Po pierwsze, nie kupuj szczeniaka, jeśli nie jesteś do końca przekonany, że chcesz mieć psa. W ciągu trzech miesięcy ze słodkiego szczeniaczka wyrośnie kłopotliwy podrostek, którego trzeba wyprowadzać na spacery, szkolić, zabawiać, szczotkować i kąpać. I tak przez lata. Posiadanie psa i opieka nad nim pochłaniają czas i kosztują niemało - koszt zakupu szczenięcia to mniej niż dziewięćdziesiąt procent wydatków na psa przez całe jego życie. A żyje on średnio od dziesięciu do dwudziestu lat. Gdy zobaczysz zniszczenia dokonane w domu przez znudzonego psa albo będziesz musiał czyścić dywan po tym, jak twój pupil dostał biegunki, wspomnienia o uroczym szczenięciu zbledną i znikną. Nie chodzi mi o to, aby cię zniechęcić do posiadania psa, chcę tylko, abyś świadomie podjął decyzję. Kupno psa to zobowiązanie na lata, a co wyrośnie ze szczeniaka, w znacznym stopniu zależy od nas samych. Jeśli już zdecydujesz się na zakup psa, szukaj go w odpowiednich miejscach. A takimi są: odpowiedzialni i kompetentni hodowcy, schroniska dla zwierząt oraz rozmaite stowarzyszenia i fundacje zajmujące się adopcją psów. „Odpowiedzialni hodowcy" to nie ci, którzy wystawiają psy i często umieszczają swoje ogłoszenia w specjalistycznych czasopismach. Myślę o tych, którzy dokładają wszelkich starań, by odchowywać szczenięta zdrowe fizycznie i psychicznie, a gdy je sprzedają, to chcą wiedzieć, w jakie ręce trafia zwierzę oraz jakie są oczekiwania i wyobrażenia przyszłego właściciela. Odpowiedzialny hodowca to ten, który interesuje się losem swoich szczeniąt przez całe ich życie. Dwa lata temu przyjęłam z powrotem psa sprzedanego dziewięć lat wcześniej na farmę bydła mlecznego. Właściciele likwidowali farmę i przeprowadzali się, toteż pies nie był im dłużej potrzebny. Przy sprzedaży szczeniaka zastrzegłam, że w takiej sytuacji pies ma wrócić do mnie. Chociaż kolejny pies nie był mi wtedy potrzebny, byłam wdzięczna tym ludziom, że zachowali się odpowiedzialnie. Skoro pies urodził się u mnie, to moja wygoda nie ma żadnego znaczenia, ponieważ odpowiadam za niego do końca jego dni. Odpowiedzialny hodowca utrzymuje kontakt z nabywcami szczeniąt, by nigdy nie doszło do sytuacji, że wyhodowany przez niego pies wyląduje w schronisku dla bezdomnych zwierząt. Jeśli hodowca nie robi takiego zastrzeżenia przy sprzedaży albo sprawia wrażenie człowieka, któremu nie chciałbyś zwrócić psa lub bałbyś się powierzyć mu zwierzę, to poszukaj innego sprzedawcy.

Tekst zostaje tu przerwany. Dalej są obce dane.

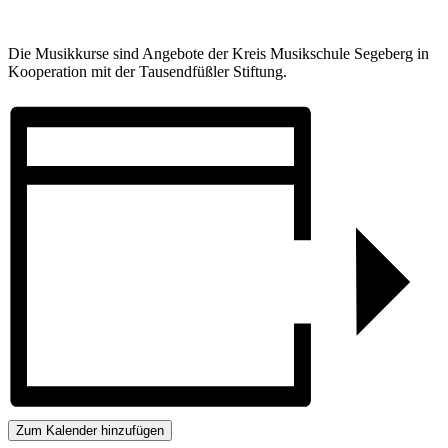
Die Musikkurse sind Angebote der Kreis Musikschule Segeberg in
Kooperation mit der Tausendfüßler Stiftung.
Zum Kalender hinzufügen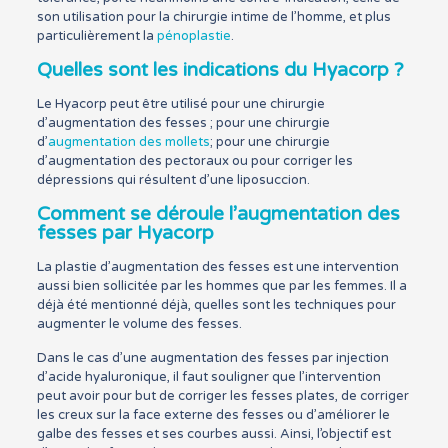
son utilisation pour la chirurgie intime de l’homme, et plus
particulièrement la
pénoplastie
.
Quelles sont les indications du Hyacorp ?
Le Hyacorp peut être utilisé pour une chirurgie
d’augmentation des fesses ; pour une chirurgie
d’
augmentation des mollets
; pour une chirurgie
d’augmentation des pectoraux ou pour corriger les
dépressions qui résultent d’une liposuccion.
Comment se déroule l’augmentation des
fesses par Hyacorp
La plastie d’augmentation des fesses est une intervention
aussi bien sollicitée par les hommes que par les femmes. Il a
déjà été mentionné déjà, quelles sont les techniques pour
augmenter le volume des fesses.
Dans le cas d’une augmentation des fesses par injection
d’acide hyaluronique, il faut souligner que l’intervention
peut avoir pour but de corriger les fesses plates, de corriger
les creux sur la face externe des fesses ou d’améliorer le
galbe des fesses et ses courbes aussi. Ainsi, l’objectif est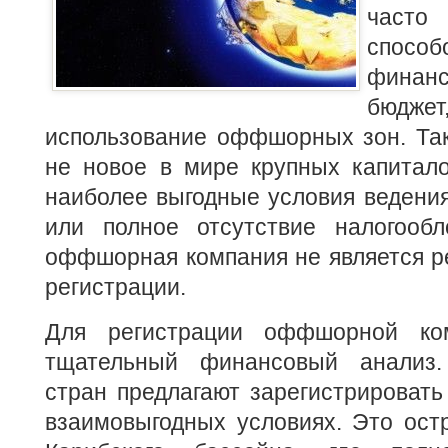
част
способ
финанс
бюдж
использование оффшорных зон.
Так
не новое в мире крупных капитало
наиболее выгодные условия ведени
или полное отсутствие налогооб
оффшорная компания не является р
регистрации.
Для регистрации оффшорной ко
тщательный финансовый анализ.
стран предлагают зарегистрировать
взаимовыгодных условиях. Это ост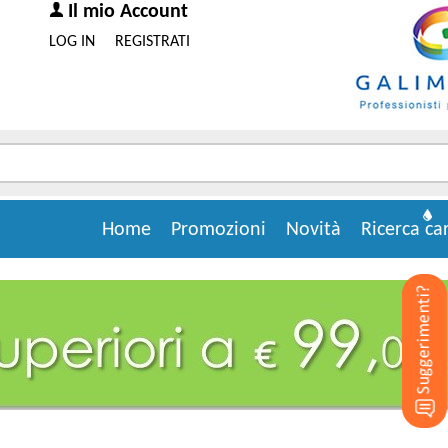
Il mio Account
LOG IN
REGISTRATI
Home
Promozioni
Novità
Ricerca ca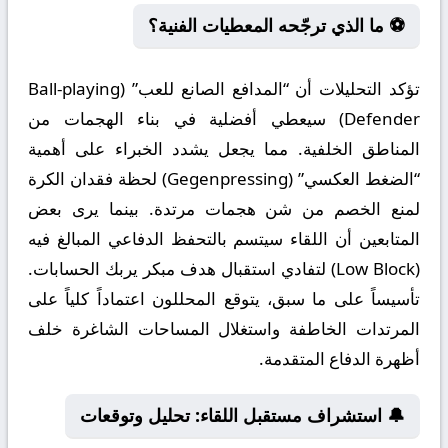
⚽ ما الذي ترجّحه المعطيات الفنية؟
تؤكد التحليلات أن “المدافع الصانع للعب” (Ball-playing
Defender) سيعطي أفضلية في بناء الهجمات من
المناطق الخلفية. مما يجعل يشدد الخبراء على أهمية
“الضغط العكسي” (Gegenpressing) لحظة فقدان الكرة
لمنع الخصم من شن هجمات مرتدة. بينما يرى بعض
المتابعين أن اللقاء سيتسم بالتحفظ الدفاعي المبالغ فيه
(Low Block) لتفادي استقبال هدف مبكر يربك الحسابات.
تأسيساً على ما سبق، يتوقع المحللون اعتماداً كلياً على
المرتدات الخاطفة واستغلال المساحات الشاغرة خلف
أظهرة الدفاع المتقدمة.
🔔 استشراف مستقبل اللقاء: تحليل وتوقعات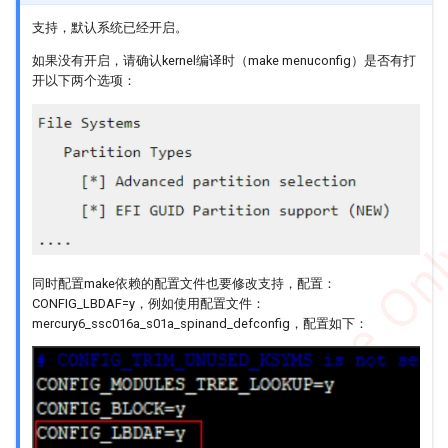
支持，默认系统已经开启。
如果没有开启，请确认kernel编译时（make menuconfig）是否有打
开以下两个选项：
同时配置make依赖的配置文件也要修改支持，配置：
CONFIG_LBDAF=y，例如使用配置文件：
mercury6_ssc016a_s01a_spinand_defconfig，配置如下：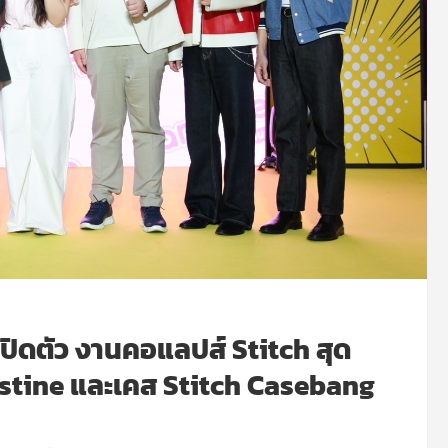
ปิดตัว งานคอแลปส์ Stitch สุด
stine และเคส Stitch Casebang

Miejscem, gdzie łatwo i niedrogo można kupić odpowiedniego psa, są schroniska dla zwierząt. Przebywają w nich tysiące psów, które czekają na swą drugą szansę w życiu. Większość to psy dorosłe, szczenięta trafiają się rzadziej. Ale i te dorosłe potrzebują domu, może nawet bardziej. Wielokrotnie słyszałam, jak ludzie mówili; „Schronisko? Nie, to nie wchodzi w rachubę. Nie chcę tego oglądać! To ponad moje siły!". Fakt, schroniska są różne, ale wiele z nich to całkiem przyzwoite miejsca, gdzie – poza stałymi pracownikami – są jeszcze wolontariusze. Wyprowadzają oni psy na spacery, bawią się z nimi i przygotowują je do przyszłego szczęśliwszego życia. Nawiasem mówiąc, jeśli dysponujesz czasem i chciałbyś pomóc zwierzętom, to może właśnie praca wolontariusza w schronisku jest czymś dla ciebie. Pomocy potrzebują też różne grupy i fundacje zajmujące się wyszukiwaniem nowych domów dla psów w potrzebie. Niektóre z tych stowarzyszeń nie prowadzą schronisk; ich członkowie zapewniają psom „domy zastępcze" do czasu, aż znajdą dom na stałe. Kluby hodowców poszczególnych ras także mają swoje „grupy adopcyjne". Jestem pełna podziwu dla ludzi zaangażowanych w tę działalność za to, ile czasu, energii i pieniędzy potrafią poświęcić na ten cel. Na ogół wiedzą oni niemal wszystko o przeszłości i potrzebach psa, który szuka domu, zatem z ich pomocą znajdziesz takie zwierzę, które będzie najlepiej dopasowane do twojego stylu życia i warunków, jakie masz do zaoferowania.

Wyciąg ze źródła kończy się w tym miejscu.